• [What to produce]: Each record needs to be echoed exactly; can you do that?

• [Data records]:

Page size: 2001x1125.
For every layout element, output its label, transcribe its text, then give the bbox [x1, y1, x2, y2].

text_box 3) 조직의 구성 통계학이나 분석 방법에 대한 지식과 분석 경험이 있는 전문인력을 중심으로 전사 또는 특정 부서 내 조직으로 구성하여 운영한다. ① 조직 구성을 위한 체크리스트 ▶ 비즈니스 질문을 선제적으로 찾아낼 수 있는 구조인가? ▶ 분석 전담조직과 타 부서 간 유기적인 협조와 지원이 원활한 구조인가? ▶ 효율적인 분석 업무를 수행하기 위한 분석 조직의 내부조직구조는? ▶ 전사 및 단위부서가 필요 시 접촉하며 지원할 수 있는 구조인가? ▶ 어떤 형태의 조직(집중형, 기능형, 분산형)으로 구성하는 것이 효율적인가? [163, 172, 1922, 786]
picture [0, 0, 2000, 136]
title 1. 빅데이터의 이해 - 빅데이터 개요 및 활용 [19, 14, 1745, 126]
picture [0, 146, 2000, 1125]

• [Answer to the problem]:
Page size: 2001x1125.
For every layout element, output its label, transcribe its text, then give the bbox [x1, y1, x2, y2].

text_box 3) 조직의 구성 통계학이나 분석 방법에 대한 지식과 분석 경험이 있는 전문인력을 중심으로 전사 또는 특정 부서 내 조직으로 구성하여 운영한다. ① 조직 구성을 위한 체크리스트 ▶ 비즈니스 질문을 선제적으로 찾아낼 수 있는 구조인가? ▶ 분석 전담조직과 타 부서 간 유기적인 협조와 지원이 원활한 구조인가? ▶ 효율적인 분석 업무를 수행하기 위한 분석 조직의 내부조직구조는? ▶ 전사 및 단위부서가 필요 시 접촉하며 지원할 수 있는 구조인가? ▶ 어떤 형태의 조직(집중형, 기능형, 분산형)으로 구성하는 것이 효율적인가? [163, 172, 1922, 786]
picture [0, 0, 2000, 136]
title 1. 빅데이터의 이해 - 빅데이터 개요 및 활용 [19, 14, 1745, 126]
picture [0, 146, 2000, 1125]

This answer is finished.